Since we upgraded our PDC from 2.2.x to 3.0.x we have been having problems where samba seems to go to sleep for up to 3 minutes at a time. Since this is the PDC, this has been causing us major headaches, as it prevents any server on the domain from authenticating users. After a bit of process tracing and a lot of educated guesswork, I tracked the sticking point down to the accept() call in the main loop of smbd/server.c:open_sockets_smbd(). The select() returns, indicating that a client is waiting to connect, but by the time it gets to accept() the client has gone away. From my dim and distant memory of Linux socket behaviour, accept() returns -1 immediately in this case. On IRIX, the call blocks until interrupted by a signal (usually SIGCLD.) The solution is to set the socket as non-blocking, so that accept() will return in these cases. That worked well, until I found that IRIX also exhibits slightly dubious behaviour when spawning child descriptors from accept() - they inherit the (non)blocking flag from the parent socket, causing untold hell when the clients actually try transferring data (I know Linux sockets do not do this, and I am not at all convinced it is correct behaviour.) Solution: set the child socket back as blocking, thus restoring normal behaviour from then on. Patch against 3.0.2a to follow - as you can see, it is pretty trivial. I have not wrapped the changes in any OS-dependent defines, since as I see it: - the listener socket should always be set as non-blocking, just in case; - there is no harm in ensuring the child socket is set to block (if it's already that way, we've wasted a couple of syscalls in the socket setup, but otherwise it's a no-op.) Looking back at source for earlier 2.2.x versions, I can see that nothing significant has changed here, so it must actually be something on our network causing this new problem, rather than the Samba upgrade itself - i.e. the problem has actually existed all along, but hasn't caused anyone a problem yet.
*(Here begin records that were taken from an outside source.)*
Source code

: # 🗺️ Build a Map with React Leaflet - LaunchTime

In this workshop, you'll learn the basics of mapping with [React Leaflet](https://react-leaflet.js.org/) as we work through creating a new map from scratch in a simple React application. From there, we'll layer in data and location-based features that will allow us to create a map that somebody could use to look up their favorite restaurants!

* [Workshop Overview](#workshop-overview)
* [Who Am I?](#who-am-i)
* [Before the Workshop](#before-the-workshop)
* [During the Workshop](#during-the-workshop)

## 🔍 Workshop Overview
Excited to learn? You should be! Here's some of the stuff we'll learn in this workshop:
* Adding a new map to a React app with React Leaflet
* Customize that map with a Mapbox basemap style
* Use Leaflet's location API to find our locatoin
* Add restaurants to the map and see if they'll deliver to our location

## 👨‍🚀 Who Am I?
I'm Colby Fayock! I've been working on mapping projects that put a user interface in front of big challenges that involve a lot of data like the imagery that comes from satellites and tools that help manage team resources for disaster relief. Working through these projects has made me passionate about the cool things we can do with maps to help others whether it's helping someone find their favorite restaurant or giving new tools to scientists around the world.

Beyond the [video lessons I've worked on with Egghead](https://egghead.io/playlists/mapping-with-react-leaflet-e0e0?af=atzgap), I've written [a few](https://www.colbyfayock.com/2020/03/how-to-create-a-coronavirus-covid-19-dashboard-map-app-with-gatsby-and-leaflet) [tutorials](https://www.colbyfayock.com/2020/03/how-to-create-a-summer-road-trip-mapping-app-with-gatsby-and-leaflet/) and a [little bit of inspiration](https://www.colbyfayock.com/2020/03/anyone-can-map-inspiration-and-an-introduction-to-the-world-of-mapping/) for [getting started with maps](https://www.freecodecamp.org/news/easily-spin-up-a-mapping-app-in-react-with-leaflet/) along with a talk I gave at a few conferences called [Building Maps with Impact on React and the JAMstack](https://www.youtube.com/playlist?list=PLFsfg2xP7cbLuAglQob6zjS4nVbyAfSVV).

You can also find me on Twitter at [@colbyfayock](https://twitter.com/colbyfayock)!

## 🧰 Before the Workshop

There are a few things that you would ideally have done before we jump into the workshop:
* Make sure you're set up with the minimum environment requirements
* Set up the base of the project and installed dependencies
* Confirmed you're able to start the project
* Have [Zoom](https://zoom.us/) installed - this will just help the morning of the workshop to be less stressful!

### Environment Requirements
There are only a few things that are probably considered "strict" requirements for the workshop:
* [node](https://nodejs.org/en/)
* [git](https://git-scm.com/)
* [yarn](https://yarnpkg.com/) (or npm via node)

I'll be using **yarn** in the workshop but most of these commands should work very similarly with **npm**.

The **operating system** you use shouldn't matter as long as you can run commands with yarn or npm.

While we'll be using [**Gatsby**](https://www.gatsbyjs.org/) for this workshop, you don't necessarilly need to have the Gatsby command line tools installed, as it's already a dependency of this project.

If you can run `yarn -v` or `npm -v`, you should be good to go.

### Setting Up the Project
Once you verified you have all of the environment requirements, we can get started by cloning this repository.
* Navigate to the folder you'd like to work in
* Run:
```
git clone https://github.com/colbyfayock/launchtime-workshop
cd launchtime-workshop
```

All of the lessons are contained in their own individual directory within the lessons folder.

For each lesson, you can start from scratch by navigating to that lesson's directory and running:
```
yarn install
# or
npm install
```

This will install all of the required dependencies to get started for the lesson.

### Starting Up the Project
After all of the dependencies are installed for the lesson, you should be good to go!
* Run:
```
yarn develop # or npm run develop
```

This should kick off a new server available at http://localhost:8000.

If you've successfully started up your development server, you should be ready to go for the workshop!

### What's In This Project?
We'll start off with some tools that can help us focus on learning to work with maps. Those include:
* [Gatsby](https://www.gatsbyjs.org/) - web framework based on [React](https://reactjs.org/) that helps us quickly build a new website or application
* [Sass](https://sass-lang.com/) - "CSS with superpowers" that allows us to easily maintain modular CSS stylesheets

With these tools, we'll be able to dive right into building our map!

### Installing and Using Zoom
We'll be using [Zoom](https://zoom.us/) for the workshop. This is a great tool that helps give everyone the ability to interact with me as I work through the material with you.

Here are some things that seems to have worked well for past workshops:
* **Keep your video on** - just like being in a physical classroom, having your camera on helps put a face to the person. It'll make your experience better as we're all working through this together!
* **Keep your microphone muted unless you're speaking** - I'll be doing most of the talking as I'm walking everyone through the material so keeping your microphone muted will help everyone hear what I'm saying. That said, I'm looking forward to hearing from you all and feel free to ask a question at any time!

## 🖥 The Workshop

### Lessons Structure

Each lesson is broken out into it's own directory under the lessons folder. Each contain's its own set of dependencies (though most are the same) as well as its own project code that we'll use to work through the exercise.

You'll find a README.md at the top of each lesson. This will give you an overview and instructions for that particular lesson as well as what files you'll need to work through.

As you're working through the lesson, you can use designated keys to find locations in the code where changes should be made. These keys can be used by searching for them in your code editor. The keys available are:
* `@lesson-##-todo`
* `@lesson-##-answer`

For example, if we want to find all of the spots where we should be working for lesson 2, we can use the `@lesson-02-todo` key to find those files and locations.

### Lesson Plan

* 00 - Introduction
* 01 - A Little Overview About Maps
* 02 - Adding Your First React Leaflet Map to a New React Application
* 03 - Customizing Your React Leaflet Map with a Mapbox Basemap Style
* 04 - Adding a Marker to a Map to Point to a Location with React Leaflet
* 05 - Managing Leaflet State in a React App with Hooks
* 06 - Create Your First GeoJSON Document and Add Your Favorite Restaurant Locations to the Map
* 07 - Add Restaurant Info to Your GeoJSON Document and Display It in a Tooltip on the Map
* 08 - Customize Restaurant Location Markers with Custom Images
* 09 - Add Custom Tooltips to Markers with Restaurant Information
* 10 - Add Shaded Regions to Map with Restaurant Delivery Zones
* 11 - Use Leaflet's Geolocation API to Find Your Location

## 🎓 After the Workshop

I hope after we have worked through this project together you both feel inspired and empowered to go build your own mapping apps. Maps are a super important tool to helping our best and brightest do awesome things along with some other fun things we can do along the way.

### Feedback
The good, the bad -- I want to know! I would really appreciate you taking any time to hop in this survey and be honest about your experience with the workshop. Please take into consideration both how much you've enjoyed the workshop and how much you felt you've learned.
My guess would be that the culprit is the NetApp filer which was the initial reason for upgrading the PDC to Samba 3 (something to do with Unicode support which the NetApp CIFS implementation requires.)
Created attachment 453 [details] Patch to fix blocking accept() call on IRIX
added me as cc
Applied - good patch ! Thanks, Jeremy.
sorry for the same, cleaning up the database to prevent unecessary reopens of bugs.